- _What is required_: State, as one number, how many lines in these records hold "meeting".

——————

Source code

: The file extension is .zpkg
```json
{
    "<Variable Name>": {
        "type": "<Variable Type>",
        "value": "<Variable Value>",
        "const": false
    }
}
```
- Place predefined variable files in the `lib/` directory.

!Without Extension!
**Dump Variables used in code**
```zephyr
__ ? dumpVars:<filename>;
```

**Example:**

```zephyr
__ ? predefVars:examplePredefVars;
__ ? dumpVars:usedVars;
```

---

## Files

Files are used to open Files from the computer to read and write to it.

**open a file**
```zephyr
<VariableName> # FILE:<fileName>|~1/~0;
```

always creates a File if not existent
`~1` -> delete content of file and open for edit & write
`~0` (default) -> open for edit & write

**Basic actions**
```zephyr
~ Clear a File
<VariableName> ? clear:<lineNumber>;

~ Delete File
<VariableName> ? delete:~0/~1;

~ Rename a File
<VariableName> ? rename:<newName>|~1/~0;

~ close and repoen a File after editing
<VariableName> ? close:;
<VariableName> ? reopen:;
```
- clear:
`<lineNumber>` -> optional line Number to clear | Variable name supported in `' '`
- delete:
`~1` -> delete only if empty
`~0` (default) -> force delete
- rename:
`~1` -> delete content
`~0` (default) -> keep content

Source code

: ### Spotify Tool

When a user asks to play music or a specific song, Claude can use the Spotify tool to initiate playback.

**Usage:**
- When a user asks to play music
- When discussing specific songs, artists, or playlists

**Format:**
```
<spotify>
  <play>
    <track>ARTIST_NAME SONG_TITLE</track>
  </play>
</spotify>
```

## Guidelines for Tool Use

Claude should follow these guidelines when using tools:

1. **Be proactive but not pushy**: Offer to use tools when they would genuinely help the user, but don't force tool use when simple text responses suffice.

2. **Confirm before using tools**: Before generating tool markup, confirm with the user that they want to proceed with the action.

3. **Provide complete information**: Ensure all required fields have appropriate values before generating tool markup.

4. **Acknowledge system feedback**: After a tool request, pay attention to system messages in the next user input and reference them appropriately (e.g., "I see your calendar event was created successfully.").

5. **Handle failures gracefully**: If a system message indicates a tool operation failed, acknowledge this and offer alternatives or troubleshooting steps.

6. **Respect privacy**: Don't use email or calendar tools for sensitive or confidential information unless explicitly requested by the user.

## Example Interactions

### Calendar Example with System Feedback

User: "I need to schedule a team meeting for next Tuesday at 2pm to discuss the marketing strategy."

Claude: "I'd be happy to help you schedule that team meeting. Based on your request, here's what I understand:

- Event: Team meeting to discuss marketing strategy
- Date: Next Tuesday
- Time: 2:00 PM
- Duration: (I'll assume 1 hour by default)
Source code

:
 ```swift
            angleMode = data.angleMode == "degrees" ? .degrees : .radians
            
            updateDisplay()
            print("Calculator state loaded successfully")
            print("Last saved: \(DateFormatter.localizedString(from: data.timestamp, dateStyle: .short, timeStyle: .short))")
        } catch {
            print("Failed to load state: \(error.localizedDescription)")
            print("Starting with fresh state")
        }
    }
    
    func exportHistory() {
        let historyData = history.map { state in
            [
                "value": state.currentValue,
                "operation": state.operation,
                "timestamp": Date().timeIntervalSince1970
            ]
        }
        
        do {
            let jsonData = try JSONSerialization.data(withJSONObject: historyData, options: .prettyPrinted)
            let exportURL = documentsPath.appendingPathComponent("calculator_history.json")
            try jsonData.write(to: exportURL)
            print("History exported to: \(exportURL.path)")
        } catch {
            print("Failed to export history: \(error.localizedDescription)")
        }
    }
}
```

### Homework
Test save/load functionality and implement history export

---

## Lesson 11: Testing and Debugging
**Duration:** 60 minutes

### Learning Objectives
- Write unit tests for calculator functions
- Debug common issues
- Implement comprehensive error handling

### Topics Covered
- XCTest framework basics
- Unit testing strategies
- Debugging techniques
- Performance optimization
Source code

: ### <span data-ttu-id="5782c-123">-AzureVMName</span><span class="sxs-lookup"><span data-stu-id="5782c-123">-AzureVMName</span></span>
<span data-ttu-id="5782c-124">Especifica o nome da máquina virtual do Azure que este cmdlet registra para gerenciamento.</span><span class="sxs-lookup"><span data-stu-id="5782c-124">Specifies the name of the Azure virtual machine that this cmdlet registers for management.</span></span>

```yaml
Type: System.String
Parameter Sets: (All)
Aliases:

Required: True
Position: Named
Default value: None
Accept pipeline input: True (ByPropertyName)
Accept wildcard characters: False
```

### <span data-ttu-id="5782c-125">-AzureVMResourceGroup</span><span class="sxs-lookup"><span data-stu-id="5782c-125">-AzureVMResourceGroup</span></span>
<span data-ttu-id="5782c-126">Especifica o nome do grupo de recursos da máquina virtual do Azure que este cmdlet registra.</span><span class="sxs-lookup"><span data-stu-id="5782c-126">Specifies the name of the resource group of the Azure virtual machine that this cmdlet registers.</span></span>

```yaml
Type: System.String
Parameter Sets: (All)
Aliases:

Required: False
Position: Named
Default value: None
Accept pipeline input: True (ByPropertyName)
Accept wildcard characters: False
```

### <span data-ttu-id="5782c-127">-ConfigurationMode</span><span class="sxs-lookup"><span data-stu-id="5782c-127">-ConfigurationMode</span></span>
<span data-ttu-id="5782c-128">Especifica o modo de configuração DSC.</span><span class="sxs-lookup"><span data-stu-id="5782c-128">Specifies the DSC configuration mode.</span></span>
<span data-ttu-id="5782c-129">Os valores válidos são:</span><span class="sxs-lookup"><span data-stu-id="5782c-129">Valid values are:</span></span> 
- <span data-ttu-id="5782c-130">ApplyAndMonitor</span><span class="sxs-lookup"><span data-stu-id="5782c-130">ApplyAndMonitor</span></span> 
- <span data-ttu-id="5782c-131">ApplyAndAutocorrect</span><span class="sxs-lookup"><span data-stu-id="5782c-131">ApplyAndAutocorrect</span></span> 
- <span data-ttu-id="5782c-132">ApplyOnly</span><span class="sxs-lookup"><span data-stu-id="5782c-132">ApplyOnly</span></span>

——————

- _Solution_: 3